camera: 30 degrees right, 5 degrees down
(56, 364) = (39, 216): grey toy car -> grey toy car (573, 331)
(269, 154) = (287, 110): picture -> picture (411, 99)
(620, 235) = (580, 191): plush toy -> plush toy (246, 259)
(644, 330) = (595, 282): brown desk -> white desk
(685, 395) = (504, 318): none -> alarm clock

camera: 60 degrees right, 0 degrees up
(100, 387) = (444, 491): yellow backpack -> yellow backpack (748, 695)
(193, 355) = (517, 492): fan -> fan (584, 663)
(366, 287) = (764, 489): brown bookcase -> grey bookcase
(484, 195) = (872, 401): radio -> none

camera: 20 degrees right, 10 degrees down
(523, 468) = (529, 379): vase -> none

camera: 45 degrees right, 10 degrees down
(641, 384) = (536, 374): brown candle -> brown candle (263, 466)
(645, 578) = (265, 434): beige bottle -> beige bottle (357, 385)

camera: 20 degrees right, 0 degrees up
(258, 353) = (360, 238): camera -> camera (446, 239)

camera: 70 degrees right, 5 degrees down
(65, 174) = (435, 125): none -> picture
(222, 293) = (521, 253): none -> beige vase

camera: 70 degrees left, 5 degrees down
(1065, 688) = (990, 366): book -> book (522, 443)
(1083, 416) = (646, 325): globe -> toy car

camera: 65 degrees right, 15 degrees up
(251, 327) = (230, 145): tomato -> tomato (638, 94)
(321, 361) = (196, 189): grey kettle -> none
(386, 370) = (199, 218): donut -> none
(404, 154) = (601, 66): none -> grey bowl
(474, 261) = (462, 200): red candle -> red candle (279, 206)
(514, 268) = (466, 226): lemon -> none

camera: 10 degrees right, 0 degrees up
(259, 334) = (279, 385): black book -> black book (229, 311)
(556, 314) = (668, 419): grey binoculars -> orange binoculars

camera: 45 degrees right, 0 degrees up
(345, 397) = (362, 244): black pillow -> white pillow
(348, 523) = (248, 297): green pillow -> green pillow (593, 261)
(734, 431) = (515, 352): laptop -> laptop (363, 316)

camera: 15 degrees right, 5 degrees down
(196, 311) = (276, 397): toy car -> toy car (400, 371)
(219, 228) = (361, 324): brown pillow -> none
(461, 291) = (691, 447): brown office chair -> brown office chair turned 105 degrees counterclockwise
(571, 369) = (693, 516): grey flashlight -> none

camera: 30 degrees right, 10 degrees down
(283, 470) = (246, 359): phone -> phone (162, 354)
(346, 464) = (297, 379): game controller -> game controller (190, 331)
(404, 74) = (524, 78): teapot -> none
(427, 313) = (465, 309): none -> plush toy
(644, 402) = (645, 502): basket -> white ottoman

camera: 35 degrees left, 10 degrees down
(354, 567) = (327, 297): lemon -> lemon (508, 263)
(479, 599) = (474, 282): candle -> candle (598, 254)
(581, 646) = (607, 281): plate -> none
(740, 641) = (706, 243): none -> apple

■ ■ ■ ■ ■ ■ ■

• _ABOUT THIS EXERCISE_: Check each line of the data above, and please copy the ones in which the string "plush" occurs.

• _EXERCISE ANSWER_:
(620, 235) = (580, 191): plush toy -> plush toy (246, 259)
(427, 313) = (465, 309): none -> plush toy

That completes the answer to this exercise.